Mount Carmel, the first residence for the Carmelites in Niagara Falls was originally a simple rectory for those priests serving the parish community, Our Lady of Peace. The monastery was then constructed in 1894 as a training center for young Carmelites, as well as a hospice to welcome pilgrims to the majestic beauty of falls to encounter God’s creative presence.

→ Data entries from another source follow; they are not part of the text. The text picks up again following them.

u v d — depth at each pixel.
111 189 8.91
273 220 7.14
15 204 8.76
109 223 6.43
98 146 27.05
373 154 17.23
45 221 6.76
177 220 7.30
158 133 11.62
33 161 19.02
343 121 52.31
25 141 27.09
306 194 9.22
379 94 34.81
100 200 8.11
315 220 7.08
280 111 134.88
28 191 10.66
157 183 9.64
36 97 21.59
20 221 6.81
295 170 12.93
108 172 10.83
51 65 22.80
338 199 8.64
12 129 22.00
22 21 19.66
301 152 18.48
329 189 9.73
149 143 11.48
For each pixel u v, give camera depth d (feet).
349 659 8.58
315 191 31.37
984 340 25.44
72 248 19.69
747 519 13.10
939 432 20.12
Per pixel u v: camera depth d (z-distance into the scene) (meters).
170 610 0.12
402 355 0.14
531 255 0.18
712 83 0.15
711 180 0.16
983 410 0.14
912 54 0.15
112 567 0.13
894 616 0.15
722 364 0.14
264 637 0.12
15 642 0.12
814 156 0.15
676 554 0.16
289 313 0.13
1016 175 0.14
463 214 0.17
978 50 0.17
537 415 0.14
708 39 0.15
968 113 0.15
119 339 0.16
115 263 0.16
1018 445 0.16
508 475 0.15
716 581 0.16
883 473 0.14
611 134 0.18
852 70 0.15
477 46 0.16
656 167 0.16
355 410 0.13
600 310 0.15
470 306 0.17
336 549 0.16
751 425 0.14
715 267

In 1925, the chapel and another section of building were added to accommodate an increasing number of Carmelite students. The chapel, in its elegant simplicity, contains many symbols of the Carmelite tradition. Most striking are the priceless stained glass windows, imported from England and stained in Toronto by McCausland Limited. The upper series of the windows depict the life of Mary while the lower series portrays the life of the prophet Elijah. The tile floor was imported from Belgium; the colors in the tiles represent the Marian and Elian traditions of the Order. The Carmelites use the three tiers of choir stalls, lining each side of the chapel, during the monastery’s liturgical celebrations.

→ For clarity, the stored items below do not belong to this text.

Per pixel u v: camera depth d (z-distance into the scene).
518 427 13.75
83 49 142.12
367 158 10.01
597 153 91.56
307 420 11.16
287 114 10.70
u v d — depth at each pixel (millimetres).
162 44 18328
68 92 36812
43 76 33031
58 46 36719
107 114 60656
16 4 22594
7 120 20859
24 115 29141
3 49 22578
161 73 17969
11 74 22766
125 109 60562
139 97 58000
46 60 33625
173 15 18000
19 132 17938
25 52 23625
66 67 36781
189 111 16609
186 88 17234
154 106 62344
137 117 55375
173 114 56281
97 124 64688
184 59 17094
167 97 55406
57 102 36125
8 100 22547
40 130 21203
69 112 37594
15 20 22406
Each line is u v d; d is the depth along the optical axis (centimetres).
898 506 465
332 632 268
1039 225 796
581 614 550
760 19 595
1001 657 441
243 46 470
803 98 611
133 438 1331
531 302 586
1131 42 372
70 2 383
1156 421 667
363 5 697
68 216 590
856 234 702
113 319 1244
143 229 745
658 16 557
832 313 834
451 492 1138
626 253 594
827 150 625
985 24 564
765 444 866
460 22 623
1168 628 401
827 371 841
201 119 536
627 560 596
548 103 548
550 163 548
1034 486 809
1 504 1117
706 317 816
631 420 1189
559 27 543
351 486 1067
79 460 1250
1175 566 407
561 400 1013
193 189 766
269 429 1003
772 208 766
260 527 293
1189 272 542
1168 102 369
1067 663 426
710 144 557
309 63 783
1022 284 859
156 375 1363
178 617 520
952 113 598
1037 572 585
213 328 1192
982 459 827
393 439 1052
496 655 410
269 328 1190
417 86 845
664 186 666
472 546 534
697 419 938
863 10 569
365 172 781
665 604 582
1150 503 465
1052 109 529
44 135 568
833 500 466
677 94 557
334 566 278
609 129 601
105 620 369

The main altar, the most prominent and central feature in the chapel, displays a carved statue of Our Lady of Mount Carmel, patroness of the Carmelite Order. Mary stands on a cloud bearing the Christ Child in her left arm, while with her right hand she extends the Brown Scapular, a traditional devotion of the Carmelite Order. To the left of Mary's statue is a smaller image of the prophet Elijah, a key inspiration for the Carmelites as they strive to seek God in our world. The small statue on the right portrays St. Albert of Jerusalem holding the “formula vitae” or Rule he authored, the foundational document of the Carmelites to this day. The right side of the chapel has a side altar dedicated to St. Thérèse of the Child Jesus and the Holy Face, a very well known French Carmelite saint who is patroness of vocations and missions. The altar on the left of the chapel is dedicated to St. Joseph, husband of Mary and the protector of the Carmelite Order.
Mount Carmel Monastery and its Spiritual Centre continue to this day to welcome pilgrims seeking rest and renewal.